# [What is required]
How many of the lines in the material below contain the word "Where"? Give the number alone.

# [Dataset excerpts]

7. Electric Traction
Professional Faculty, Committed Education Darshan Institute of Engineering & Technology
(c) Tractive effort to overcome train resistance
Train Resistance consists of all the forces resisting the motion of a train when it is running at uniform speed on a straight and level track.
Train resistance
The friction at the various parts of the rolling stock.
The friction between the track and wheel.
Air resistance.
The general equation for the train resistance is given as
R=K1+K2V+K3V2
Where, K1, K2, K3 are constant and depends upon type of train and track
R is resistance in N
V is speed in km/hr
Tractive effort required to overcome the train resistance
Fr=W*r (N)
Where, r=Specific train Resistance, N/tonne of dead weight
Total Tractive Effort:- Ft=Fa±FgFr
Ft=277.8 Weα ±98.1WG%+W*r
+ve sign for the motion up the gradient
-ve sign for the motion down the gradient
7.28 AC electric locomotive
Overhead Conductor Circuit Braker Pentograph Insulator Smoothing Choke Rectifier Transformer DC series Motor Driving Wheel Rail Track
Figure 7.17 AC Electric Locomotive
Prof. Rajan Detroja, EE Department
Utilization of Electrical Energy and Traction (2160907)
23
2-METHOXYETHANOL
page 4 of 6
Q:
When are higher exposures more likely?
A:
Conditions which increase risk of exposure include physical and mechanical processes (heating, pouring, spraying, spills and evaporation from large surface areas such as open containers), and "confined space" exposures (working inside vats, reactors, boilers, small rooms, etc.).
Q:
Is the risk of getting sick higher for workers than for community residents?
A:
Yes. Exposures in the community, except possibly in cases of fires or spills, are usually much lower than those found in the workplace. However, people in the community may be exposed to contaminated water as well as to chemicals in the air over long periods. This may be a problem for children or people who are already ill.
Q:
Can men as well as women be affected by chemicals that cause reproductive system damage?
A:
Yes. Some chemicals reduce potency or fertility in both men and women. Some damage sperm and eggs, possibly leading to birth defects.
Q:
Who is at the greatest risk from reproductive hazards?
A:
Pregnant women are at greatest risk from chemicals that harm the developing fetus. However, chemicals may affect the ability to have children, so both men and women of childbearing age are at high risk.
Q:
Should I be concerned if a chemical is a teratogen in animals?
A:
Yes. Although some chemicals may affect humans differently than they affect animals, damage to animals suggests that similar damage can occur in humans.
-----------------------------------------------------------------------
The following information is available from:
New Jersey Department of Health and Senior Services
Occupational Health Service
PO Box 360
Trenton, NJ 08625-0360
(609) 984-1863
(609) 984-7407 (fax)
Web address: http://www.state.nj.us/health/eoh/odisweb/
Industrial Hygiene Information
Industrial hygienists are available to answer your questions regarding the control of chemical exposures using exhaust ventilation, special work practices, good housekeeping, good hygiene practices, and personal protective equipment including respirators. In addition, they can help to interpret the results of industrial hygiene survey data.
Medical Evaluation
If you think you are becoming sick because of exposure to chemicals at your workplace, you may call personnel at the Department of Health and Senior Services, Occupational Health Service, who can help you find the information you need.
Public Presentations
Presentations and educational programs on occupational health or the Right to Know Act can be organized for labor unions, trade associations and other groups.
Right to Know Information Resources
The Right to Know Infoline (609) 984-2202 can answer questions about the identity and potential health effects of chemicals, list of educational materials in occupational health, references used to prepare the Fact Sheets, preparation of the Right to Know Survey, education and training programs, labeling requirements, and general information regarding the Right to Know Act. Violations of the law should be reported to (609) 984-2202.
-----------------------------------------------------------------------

# [Output for this exercise]
2